The end of the reports, in some ways, marks the end of one immigration debate on Beacon Hill and the start of another, as the Republican Trump administration prosecutes hardline enforcement policies carried out by masked immigration agents in cities and towns across Massachusetts.
- Read More: ‘Don’t kidnap kids’ — Everett residents, city councilors demand ICE return 13-year-old to Mass.
During their short lifespan, the reports served as the most reliable barometer of public spending on the system, which, at its peak, housed more than 7,500 families and burned through hundreds of millions of taxpayer dollars.
That made them easy political fodder for the Democratic administration’s critics on the right, who had been pressing Healey to turn off the tap of taxpayer largesse and to reform the state’s decades-old Right to Shelter Law.
The administration took steps to contain costs, ending hotel shelter stays, which had been the site of some disturbing crimes, and calling for residency requirements and other fixes.

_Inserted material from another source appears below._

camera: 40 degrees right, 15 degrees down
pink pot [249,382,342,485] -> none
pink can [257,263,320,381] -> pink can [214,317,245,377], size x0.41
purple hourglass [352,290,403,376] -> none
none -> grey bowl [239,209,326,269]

Nonetheless, Healey’s critics, including two Republicans aiming for her job in 2026, pounced on the news of the reports’ demise, arguing that it represents another blemish on the state’s already spotty record for government transparency.

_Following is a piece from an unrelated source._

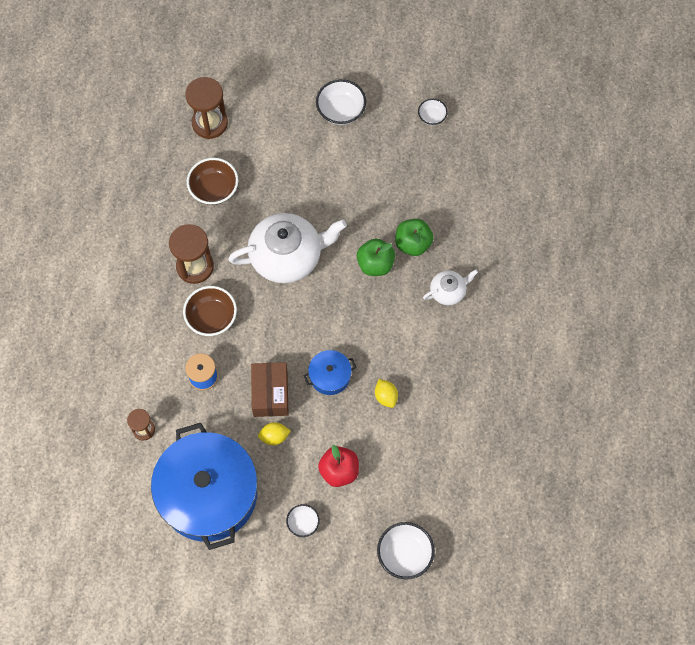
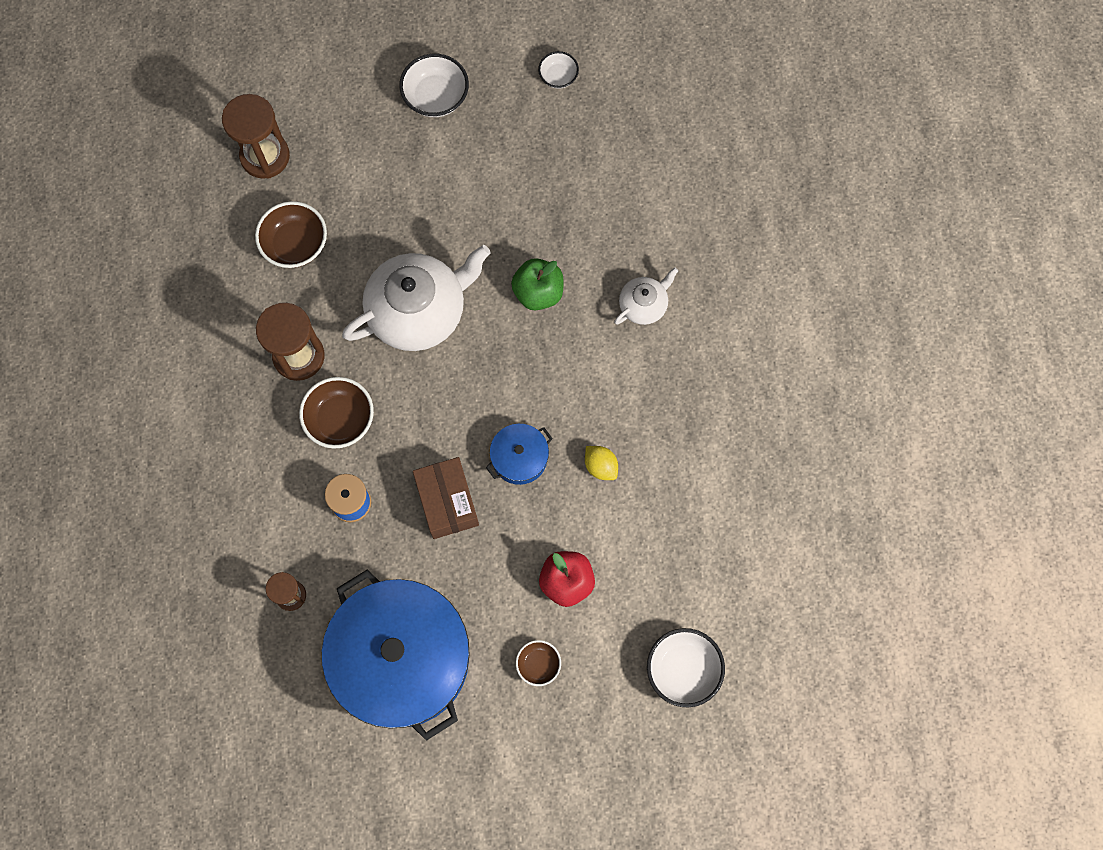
camera: 15 degrees left, 5 degrees up
yellow lemon [258,422,291,445] -> none
white bowl [286,504,320,537] -> brown bowl [516,640,561,686]
green apple [395,219,434,256] -> none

GOP hopeful Mike Kennealy, a former Baker administration official, said he’d keep releasing the information even without the statute authorizing it.

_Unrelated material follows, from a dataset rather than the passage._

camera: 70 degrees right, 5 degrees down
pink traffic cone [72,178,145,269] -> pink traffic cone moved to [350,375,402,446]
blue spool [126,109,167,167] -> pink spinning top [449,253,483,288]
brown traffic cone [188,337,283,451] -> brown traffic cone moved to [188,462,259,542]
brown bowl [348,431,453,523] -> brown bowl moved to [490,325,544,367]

“I’d just keep doing it,” Kennealy, who served as Gov. Charlie Baker’s housing and economic development czar, told MassLive. “The idea that we’re stopping it because the law has expired is a terrible mistake.”
Brian Shortsleeve, who helmed the MBTA under Baker, pointed to the state’s poor marks for transparency and accused Healey of “hiding the ball.”
The right-leaning Massachusetts Fiscal Alliance, the most vocal critic of the administration’s shelter policies, argued in a statement: ‘Transparency shouldn’t depend on a sunset clause.’
“Taxpayers deserve to know how their money is being spent every week, every month, every year,” the Boston-based group’s executive director, Paul Craney, said in a statement.
In a statement, a spokesperson for Healey’s housing office said the administration “inherited a shelter system that was not equipped to handle the surge in demand Massachusetts experienced these past few years.”
Healey “imposed reforms, such as a capacity limit, length of stay limit, residency requirements and background checks, that have successfully reduced caseloads and costs,” the spokesperson added, noting that the state expects costs in the 2026 budget year to be “hundreds of millions of dollars less” than in the 2025 budget year.
Republicans in the state Senate, meanwhile, said they’ll continue to press for transparency reforms with a new legislative proposal. So even if the reports are gone, there will be some accounting of spending on the shelter system.
The bill, which focuses on state contracts valued at $100,000 or more, “[addresses] serious issues that have been raised by multiple sources over the past several months and would significantly reduce the risk of impropriety whenever an emergency drives procurements,” Senate Minority Leader Bruce E. Tarr, R-1st Essex/Middlesex, said.